** Material supplied follows **

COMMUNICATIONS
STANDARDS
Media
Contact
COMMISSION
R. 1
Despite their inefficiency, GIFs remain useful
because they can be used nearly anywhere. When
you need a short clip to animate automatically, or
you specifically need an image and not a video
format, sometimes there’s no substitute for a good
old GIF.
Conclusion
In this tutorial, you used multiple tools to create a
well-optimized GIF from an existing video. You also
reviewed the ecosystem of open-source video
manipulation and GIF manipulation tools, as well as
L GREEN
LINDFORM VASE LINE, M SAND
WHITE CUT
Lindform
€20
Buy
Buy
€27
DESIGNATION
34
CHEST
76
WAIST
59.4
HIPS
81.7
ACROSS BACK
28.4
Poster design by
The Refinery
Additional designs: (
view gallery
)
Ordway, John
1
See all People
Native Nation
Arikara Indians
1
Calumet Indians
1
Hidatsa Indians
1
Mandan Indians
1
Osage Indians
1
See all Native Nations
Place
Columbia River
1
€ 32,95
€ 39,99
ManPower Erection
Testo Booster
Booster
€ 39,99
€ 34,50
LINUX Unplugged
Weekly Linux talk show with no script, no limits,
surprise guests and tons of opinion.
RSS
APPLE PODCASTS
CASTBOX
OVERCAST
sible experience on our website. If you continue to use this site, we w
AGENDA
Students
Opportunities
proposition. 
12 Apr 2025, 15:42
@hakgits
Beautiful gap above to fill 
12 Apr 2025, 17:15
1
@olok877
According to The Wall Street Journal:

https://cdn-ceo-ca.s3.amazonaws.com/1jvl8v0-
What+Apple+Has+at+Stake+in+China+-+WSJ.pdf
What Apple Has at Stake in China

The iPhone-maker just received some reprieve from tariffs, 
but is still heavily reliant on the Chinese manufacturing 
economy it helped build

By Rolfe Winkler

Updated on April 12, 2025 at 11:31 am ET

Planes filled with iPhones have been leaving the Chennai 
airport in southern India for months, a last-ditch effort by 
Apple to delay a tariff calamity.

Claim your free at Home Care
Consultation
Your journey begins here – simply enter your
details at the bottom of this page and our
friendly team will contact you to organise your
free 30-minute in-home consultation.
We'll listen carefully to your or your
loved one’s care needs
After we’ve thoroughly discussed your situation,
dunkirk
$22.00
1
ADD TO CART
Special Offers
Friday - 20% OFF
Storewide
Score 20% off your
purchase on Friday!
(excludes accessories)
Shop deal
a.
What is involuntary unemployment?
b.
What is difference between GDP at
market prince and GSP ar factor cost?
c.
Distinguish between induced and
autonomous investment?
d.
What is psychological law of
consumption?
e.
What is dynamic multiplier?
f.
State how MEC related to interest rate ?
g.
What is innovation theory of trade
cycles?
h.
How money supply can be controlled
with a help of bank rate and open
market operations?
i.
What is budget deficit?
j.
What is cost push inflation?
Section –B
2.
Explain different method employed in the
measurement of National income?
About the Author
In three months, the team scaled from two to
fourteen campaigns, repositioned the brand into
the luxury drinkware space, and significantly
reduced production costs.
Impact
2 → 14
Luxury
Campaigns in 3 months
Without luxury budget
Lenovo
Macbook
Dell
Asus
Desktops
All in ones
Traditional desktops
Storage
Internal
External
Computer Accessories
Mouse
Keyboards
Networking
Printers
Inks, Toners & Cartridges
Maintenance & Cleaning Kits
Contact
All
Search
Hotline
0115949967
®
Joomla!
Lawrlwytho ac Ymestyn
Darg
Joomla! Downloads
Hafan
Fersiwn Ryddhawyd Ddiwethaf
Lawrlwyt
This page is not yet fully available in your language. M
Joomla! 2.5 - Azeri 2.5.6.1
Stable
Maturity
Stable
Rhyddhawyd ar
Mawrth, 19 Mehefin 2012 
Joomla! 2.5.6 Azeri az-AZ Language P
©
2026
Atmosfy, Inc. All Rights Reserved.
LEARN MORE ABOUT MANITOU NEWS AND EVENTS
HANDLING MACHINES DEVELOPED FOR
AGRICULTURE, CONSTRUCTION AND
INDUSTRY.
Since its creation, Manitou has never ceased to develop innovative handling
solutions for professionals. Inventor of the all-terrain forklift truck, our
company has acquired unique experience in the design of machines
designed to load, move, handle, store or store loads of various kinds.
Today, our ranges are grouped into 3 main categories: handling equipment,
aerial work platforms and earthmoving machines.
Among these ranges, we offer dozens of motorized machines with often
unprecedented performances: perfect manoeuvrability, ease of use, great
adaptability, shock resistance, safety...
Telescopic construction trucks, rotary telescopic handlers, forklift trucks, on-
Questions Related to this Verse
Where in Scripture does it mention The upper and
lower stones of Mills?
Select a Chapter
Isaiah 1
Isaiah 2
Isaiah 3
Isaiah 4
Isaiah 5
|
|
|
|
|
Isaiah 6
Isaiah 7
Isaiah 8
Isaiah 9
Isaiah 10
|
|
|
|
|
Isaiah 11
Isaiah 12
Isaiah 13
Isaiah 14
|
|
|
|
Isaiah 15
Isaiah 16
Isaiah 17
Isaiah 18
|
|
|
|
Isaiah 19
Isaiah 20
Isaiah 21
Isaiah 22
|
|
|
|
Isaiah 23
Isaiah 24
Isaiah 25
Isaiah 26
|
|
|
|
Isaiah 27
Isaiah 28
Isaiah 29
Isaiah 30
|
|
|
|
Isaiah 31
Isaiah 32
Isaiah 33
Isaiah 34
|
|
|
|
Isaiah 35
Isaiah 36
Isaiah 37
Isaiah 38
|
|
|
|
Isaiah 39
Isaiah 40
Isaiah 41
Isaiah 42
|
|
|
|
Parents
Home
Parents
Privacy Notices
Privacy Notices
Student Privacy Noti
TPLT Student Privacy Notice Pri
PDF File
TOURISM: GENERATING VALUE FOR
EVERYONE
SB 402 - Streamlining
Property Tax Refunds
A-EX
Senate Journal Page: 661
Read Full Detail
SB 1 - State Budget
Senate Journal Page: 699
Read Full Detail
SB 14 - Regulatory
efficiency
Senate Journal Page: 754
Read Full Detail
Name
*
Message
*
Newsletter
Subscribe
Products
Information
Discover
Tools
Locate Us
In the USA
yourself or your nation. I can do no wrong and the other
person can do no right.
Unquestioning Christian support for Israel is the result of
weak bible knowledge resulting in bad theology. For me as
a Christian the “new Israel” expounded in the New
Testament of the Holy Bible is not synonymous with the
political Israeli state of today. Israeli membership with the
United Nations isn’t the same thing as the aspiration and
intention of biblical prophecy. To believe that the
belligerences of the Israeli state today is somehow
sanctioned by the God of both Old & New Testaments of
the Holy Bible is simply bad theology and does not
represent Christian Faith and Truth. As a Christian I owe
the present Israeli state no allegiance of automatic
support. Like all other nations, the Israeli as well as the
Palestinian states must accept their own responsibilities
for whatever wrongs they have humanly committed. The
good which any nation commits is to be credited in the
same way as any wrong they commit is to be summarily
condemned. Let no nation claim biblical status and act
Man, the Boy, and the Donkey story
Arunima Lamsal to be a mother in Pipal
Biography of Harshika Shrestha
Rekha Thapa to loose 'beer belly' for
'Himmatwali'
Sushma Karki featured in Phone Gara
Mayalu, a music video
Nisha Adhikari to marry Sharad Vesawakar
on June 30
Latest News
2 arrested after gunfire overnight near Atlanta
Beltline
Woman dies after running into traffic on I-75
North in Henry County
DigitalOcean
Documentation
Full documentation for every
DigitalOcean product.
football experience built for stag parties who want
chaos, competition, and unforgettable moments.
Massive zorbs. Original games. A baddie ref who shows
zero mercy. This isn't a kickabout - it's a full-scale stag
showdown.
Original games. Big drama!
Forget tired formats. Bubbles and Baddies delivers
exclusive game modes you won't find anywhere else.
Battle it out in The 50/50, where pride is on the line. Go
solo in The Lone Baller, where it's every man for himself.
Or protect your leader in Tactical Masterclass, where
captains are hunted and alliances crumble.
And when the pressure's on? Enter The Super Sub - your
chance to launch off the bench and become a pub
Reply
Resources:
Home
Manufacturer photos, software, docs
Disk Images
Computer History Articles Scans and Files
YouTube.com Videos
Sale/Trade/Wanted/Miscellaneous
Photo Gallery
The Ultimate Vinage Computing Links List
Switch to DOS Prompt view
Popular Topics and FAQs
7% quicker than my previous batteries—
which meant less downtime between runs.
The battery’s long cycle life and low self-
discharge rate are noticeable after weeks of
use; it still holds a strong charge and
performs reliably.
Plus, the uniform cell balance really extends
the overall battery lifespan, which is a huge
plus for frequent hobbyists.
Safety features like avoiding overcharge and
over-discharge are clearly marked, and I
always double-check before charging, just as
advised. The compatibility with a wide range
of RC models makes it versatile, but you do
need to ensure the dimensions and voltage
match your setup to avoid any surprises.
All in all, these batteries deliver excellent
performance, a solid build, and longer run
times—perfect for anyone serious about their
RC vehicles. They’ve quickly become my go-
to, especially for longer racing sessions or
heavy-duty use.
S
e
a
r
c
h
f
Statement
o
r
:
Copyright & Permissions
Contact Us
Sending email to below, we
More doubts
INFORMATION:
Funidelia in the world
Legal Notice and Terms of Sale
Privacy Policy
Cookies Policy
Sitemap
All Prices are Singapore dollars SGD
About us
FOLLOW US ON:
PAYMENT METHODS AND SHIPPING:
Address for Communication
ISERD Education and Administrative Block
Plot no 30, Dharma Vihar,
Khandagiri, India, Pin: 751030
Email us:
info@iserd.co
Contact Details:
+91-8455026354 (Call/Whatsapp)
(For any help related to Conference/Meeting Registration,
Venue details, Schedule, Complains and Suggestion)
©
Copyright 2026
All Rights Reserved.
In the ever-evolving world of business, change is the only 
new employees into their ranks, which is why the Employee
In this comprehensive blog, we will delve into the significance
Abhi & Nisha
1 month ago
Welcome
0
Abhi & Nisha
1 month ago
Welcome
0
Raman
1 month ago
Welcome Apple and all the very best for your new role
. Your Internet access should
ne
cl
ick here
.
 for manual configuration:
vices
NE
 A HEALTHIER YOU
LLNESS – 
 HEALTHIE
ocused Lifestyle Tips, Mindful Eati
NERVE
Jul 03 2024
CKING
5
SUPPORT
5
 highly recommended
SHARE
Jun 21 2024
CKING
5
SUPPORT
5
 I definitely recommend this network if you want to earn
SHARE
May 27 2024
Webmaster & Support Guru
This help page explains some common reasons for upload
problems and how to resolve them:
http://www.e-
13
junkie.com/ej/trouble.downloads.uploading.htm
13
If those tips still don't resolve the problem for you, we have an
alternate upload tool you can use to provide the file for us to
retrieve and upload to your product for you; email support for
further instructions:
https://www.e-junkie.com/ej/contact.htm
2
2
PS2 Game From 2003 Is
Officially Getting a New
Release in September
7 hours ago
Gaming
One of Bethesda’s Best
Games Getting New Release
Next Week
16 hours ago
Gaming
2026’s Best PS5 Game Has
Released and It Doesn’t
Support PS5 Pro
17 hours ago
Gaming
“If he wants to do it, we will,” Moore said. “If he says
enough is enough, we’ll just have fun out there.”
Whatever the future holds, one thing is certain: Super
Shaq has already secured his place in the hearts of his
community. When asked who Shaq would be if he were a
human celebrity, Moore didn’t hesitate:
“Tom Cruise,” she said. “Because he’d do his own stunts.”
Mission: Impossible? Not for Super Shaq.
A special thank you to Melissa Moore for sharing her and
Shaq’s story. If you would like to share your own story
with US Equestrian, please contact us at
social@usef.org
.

** End of Material supplied **

■ Work to be completed
Could you transcribe everything in the records from the line containing "Updated on April 12, 2025 at 11:31 am ET" down to the line containing "Apple to delay a tariff calamity.", reproducing each line character for character?

■ Answer for this exercise
Updated on April 12, 2025 at 11:31 am ET

Planes filled with iPhones have been leaving the Chennai 
airport in southern India for months, a last-ditch effort by 
Apple to delay a tariff calamity.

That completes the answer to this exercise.